Stephen West wurde 1987 für den Mord an einer Frau und einem Mädchen verurteilt. Er bestritt die Tat - dennoch wurde der 56-Jährige im US-Bundesstaat Tennessee hingerichtet. Seine letzten Worte galten Gott.

Elektrischer Stuhl in Nashville, Tennessee (Archivbild): "Nicht verfassungsgemäß, aber dennoch weniger schmerzhaft"
AP

Elektrischer Stuhl in Nashville, Tennessee (Archivbild): "Nicht verfassungsgemäß, aber dennoch weniger schmerzhaft"
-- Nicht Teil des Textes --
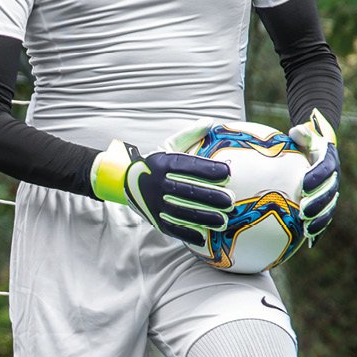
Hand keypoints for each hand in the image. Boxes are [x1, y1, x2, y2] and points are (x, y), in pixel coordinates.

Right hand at [90, 120, 232, 246]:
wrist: (125, 181)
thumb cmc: (156, 162)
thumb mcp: (168, 144)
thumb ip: (190, 135)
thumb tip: (209, 121)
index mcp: (162, 163)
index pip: (188, 166)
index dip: (209, 169)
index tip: (228, 173)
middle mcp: (157, 183)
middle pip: (187, 191)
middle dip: (211, 197)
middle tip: (231, 200)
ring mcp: (155, 203)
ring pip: (182, 211)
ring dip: (205, 217)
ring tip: (224, 220)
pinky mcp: (155, 219)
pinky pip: (173, 228)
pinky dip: (188, 233)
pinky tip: (204, 236)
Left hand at [289, 109, 338, 245]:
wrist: (320, 150)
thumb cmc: (307, 142)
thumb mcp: (304, 135)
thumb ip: (301, 133)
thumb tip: (296, 130)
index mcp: (328, 161)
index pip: (324, 170)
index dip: (316, 178)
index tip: (304, 185)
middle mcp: (333, 179)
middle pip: (328, 194)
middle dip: (318, 204)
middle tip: (303, 212)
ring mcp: (331, 193)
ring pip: (328, 210)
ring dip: (319, 221)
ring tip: (306, 230)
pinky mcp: (326, 204)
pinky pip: (324, 219)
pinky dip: (318, 231)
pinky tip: (309, 242)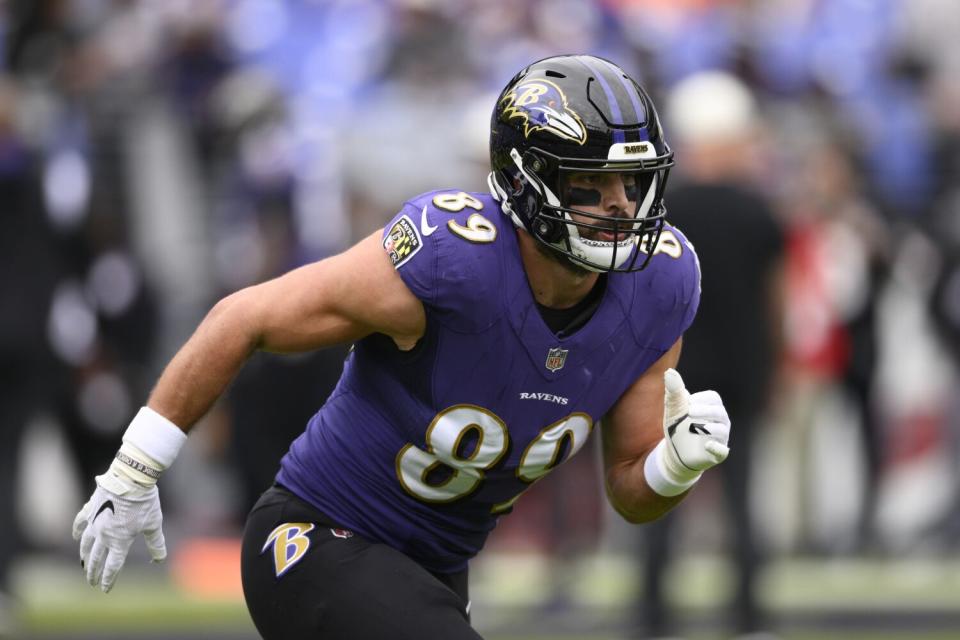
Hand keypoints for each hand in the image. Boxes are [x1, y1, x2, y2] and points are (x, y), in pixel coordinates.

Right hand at [72, 469, 166, 592]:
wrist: (130, 478)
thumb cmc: (144, 502)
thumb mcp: (154, 524)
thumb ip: (156, 544)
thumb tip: (159, 560)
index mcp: (120, 541)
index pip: (112, 567)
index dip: (109, 580)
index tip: (104, 590)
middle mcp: (104, 535)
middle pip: (96, 559)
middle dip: (93, 572)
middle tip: (91, 582)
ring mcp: (94, 522)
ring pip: (85, 544)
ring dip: (84, 556)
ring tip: (83, 564)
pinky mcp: (90, 509)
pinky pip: (80, 523)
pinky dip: (77, 531)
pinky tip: (75, 537)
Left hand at [660, 368, 729, 480]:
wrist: (674, 452)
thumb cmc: (677, 425)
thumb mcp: (673, 408)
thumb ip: (673, 390)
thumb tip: (669, 372)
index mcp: (711, 407)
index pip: (713, 398)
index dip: (702, 398)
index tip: (688, 401)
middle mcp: (720, 421)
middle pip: (719, 412)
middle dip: (705, 411)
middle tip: (689, 412)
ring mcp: (720, 438)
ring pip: (722, 430)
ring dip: (708, 427)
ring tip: (693, 427)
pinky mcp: (715, 454)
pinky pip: (721, 451)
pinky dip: (716, 448)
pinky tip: (707, 445)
Der US-Bundesstaat Tennessee hat ein Todesurteil gegen einen verurteilten Doppelmörder vollstreckt. Der 56 Jahre alte Stephen West starb auf dem elektrischen Stuhl.

Es ist die zweite Hinrichtung in Tennessee in diesem Jahr und die elfte in den USA. Tennessee setzt als einer der wenigen US-Bundesstaaten den elektrischen Stuhl ein. Im vergangenen Jahrzehnt war dies nur noch in Virginia Praxis.
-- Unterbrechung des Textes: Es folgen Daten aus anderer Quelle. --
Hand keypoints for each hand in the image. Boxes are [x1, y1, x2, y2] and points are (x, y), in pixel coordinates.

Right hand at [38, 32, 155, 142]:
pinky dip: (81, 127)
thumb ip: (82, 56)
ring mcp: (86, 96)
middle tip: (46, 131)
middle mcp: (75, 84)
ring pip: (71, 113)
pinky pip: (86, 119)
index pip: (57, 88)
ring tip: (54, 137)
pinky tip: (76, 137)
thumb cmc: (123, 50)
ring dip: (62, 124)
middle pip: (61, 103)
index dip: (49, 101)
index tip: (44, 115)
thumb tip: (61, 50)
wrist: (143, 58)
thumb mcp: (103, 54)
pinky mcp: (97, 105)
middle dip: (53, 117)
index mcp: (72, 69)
Eine Jury hatte Stephen West im Jahr 1987 unter anderem zweier Morde schuldig gesprochen. Ein Jahr zuvor tötete West demnach Sheila Romines und ihre Mutter Wanda in Lake City, einer Kleinstadt in Tennessee.

Stephen West im Januar 2019: Der 56-Jährige ist in Tennessee hingerichtet worden
Tennessee Department of Corrections/REUTERS

Stephen West im Januar 2019: Der 56-Jährige ist in Tennessee hingerichtet worden

West war damals 23 Jahre alt. Laut dem Urteil fuhren sein Freund und er nach Feierabend umher und tranken Alkohol. Sie hielten vor dem Haus der Familie Romines und warteten, bis der Vater des späteren Opfers Sheila das Haus verließ. Sheila hatte zuvor in der Schule Avancen von Wests Komplizen zurückgewiesen.

Sie klopften an der Tür, Sheila ließ die beiden hinein. Dann vergewaltigten sie die 15-Jährige und erstachen das Mädchen und ihre Mutter anschließend. Die Täter wurden am nächsten Tag festgenommen.

Wests Komplize gestand und wurde zu einer lebenslangen Freiheitsstrafe verurteilt. Er war zur Tatzeit 17 Jahre alt - nach einer Entscheidung des Obersten Gerichtshofes ist die Todesstrafe für Täter unter 18 Jahren ausgeschlossen.

Hinrichtungen seit 1976

West bestritt, die Morde begangen zu haben. In seinem Gnadengesuch führte er eine Audioaufnahme aus dem Gefängnis an, in der sein Komplize gesagt haben soll, er und nicht West habe die Morde begangen. Doch ein Gericht entschied, die Aufnahme gebe nur unbestätigtes Hörensagen wieder, das West nicht entlaste.

West selbst hatte um den elektrischen Stuhl für seine Hinrichtung gebeten. Sein Anwalt bezeichnete die Methode als "nicht verfassungsgemäß, aber dennoch weniger schmerzhaft". Als Alternative wäre West nur eine Giftspritze geblieben, die unter anderem Midazolam enthält. Das Beruhigungsmittel ist umstritten: Es kam bei mehreren Hinrichtungen zum Einsatz, die in einem langen und qualvollen Tod endeten.

Vor seiner Hinrichtung sagte West: "Am Anfang erschuf Gott den Menschen." Dann kamen West die Tränen und er sagte: "Und Jesus weinte. Das ist alles." Er wurde um 19.27 Uhr (Ortszeit) für tot erklärt.